Decline in Global Oil Prices to Bring Economic Relief for Pakistan
A sharp decline in global oil prices is set to provide significant economic relief to Pakistan, potentially saving the country $3.0 to $3.5 billion annually in energy import costs. According to a research report titled A Path to Growth amidst Challenges, prepared by investment advisory firm Alpha Beta Core, this drop could ease inflation and reduce the trade deficit.
Crude oil prices have fallen to a three-year low, dropping below $70 per barrel, with further declines predicted to reach around $60 per barrel by 2025. Khurram Schehzad, CEO of Alpha Beta Core, noted that energy imports account for 31% of Pakistan’s total imports in FY24. He highlighted that the savings from reduced energy import costs will alleviate inflationary pressures and improve the trade deficit.

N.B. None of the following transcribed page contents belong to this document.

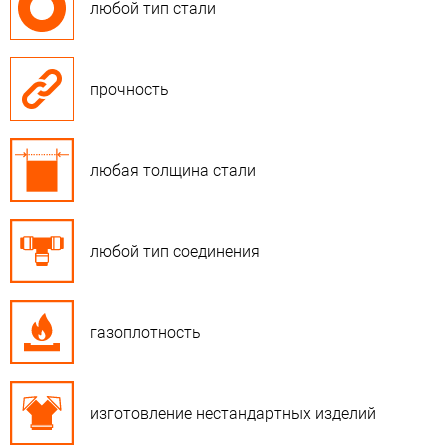
любой тип стали
прочность
любая толщина стали
любой тип соединения
газоплотность
изготовление нестандартных изделий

Lower energy costs are also expected to enhance the competitiveness of Pakistani exports by reducing production expenses, which could lead to improved export performance. The report further points out that these developments coincide with a reduction in borrowing costs, as the Central Bank recently cut the policy rate from 22% to 17.5%, with expectations of further cuts. This combination of lower energy and capital costs is likely to stimulate business investments and economic activity, helping GDP growth exceed the projected 3.5% for FY25, especially in the manufacturing sector.
The report also forecasts that the current account deficit will remain manageable at around 1.5% of GDP, bolstering fiscal stability. Additionally, Pakistan’s improving economic outlook has prompted credit rating agencies like Fitch and Moody’s to upgrade their ratings, boosting investor confidence.
As global oil prices continue to fall, Pakistan is presented with a unique opportunity to realign its economic strategies and focus on sustainable growth. Policymakers are encouraged to implement structural reforms to capitalize on these gains and ensure long-term economic stability.